Ne cherchez donc pas d'intrigue, il n'y en a point.Du moins, elle ne relie pas vraiment tous ces personnages, mais ne
concerne à chaque fois que l'un d'eux, tandis qu'il tente de
survivre dans cet environnement devenu hostile. Par contre, vous
serez véritablement happé par l'ambiance qui se dégage de chacun
des mots de Jean-Pierre Andrevon*. C'est simple, c'est de la poésie,
ni plus ni moins. Vous vous retrouverez littéralement transporté
dans cette France (lieu principal du récit) retournée à la verdure.
Et c'est là la grande force du livre. Au delà du message, au delà
de l'attachement à ces personnages condamnés à la solitude, il y a
ce rêve de gosse, celui d'être seul au monde, sans personne bien
sûr, mais également sans tout ce qui fait de notre monde
aujourd'hui un endroit parfois horrible. Faites le test vous verrez.
Lisez quelque pages, le soir avant de dormir. Si, entre le moment ou
vous placez le marque page et celui ou vous vous endormez vous ne
vous êtes pas imaginés dans un monde vide d'humains, c'est que vous
n'avez plus d'âme d'enfant, et j'en suis triste pour vous...

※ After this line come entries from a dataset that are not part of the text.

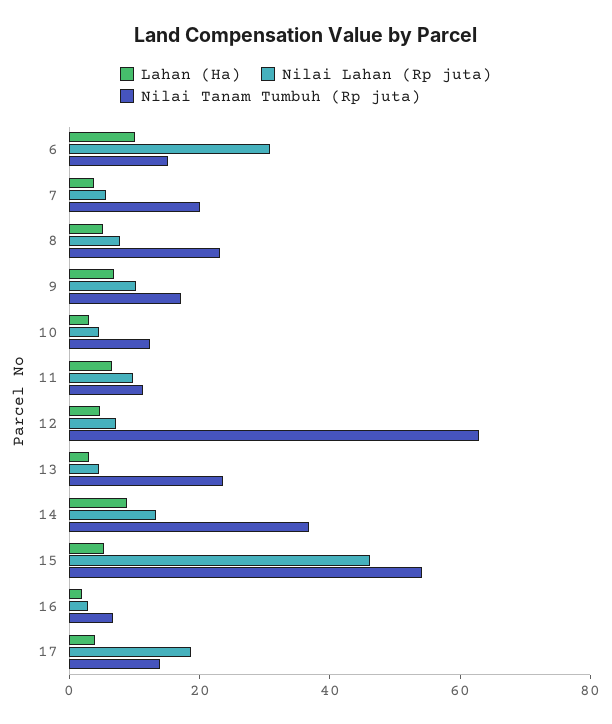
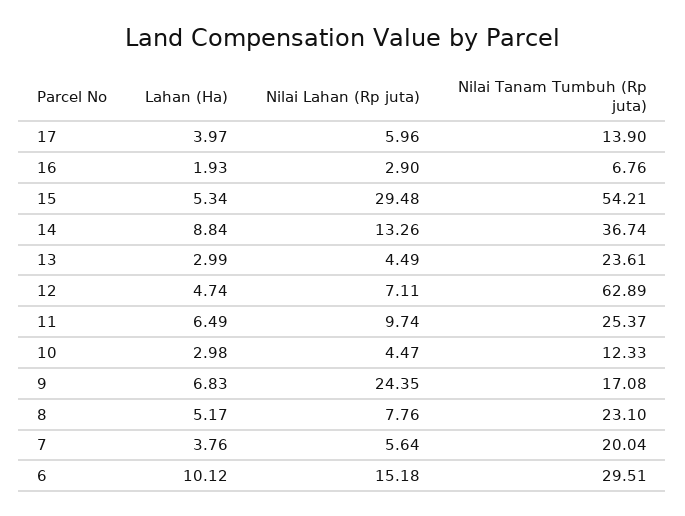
  {
    "Lahan (Ha)": {
      "6": 10.12,
      "7": 3.76,
      "8": 5.17,
      "9": 6.83,
      "10": 2.98,
      "11": 6.49,
      "12": 4.74,
      "13": 2.99,
      "14": 8.84,
      "15": 5.34,
      "16": 1.93,
      "17": 3.97
    },
    "Nilai Lahan (Rp juta)": {
-     "6": 30,
+     "6": 15.18,
      "7": 5.64,
      "8": 7.76,
-     "9": 10,
+     "9": 24.35,
      "10": 4.47,
      "11": 9.74,
      "12": 7.11,
      "13": 4.49,
      "14": 13.26,
-     "15": 45,
+     "15": 29.48,
      "16": 2.9,
-     "17": 20
+     "17": 5.96
    },
    "Nilai Tanam Tumbuh (Rp juta)": {
-     "6": 15,
+     "6": 29.51,
      "7": 20.04,
      "8": 23.1,
      "9": 17.08,
      "10": 12.33,
-     "11": 10,
+     "11": 25.37,
      "12": 62.89,
      "13": 23.61,
      "14": 36.74,
      "15": 54.21,
      "16": 6.76,
      "17": 13.9
    }
  }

Je vous l'ai dit plus haut, ce livre est un
véritable poème.
Dans le fond. Un poème sur ce que nous sommes,
sur ce que nous vivons, ce que nous avons vécu, une histoire d'amour
également. Ou plutôt quatre, les survivants, au fur et à mesure,
se retrouvant avec leur âme sœur, comme si quelque chose les liait
depuis toujours. Et quand bien même, malgré ces couples, l'espoir
de voir d'autres êtres humains ne serait pas envisageable, la
métaphore est là. Puissante. C'est aussi pourquoi nous nous
attachons aux personnages, car ils se trouvent, arrivent à vivre
dans ce nouveau monde tout en sachant pertinemment qu'ils seront les
derniers, que rien ne pourra jamais rien y changer. Après eux,
l'être humain ne sera plus qu'un souvenir, lointain, dont les
vestiges sont étouffés sous une nature devenue plus abondante que
jamais.

Bon, je vous accorde que ma petite critique est un
peu confuse. C'est du au fait que c'est complètement spontané et
non relu, car je pense que c'est de cette façon que les émotions
passent le mieux, la plupart du temps. Quoiqu'il en soit, je vous
conseille fortement ce livre qui, je n'ai pas pu m'empêcher d'y
penser tout au long de ma lecture, m'a vraiment fait penser aux
meilleurs écrits de René Barjavel. Un gage de qualité. Un énorme
gage d'une qualité irréprochable, même. Un auteur à suivre. J'en
relirai d'autres, sans aucun doute, et je vous en reparlerai.

Sans aucun doute.

Gaulois (encore dans ses nuages virevoltant
au dessus d'un monde vide d'hommes)

* Non content d'être un écrivain maniant les mots comme un véritable poète, le bougre est aussi peintre, dessinateur, cinéaste, auteur-compositeur-interpète... Je ne connais pour l'instant de lui que l'écrivain, mais je vais voir ce qu'il peut faire dans les autres domaines.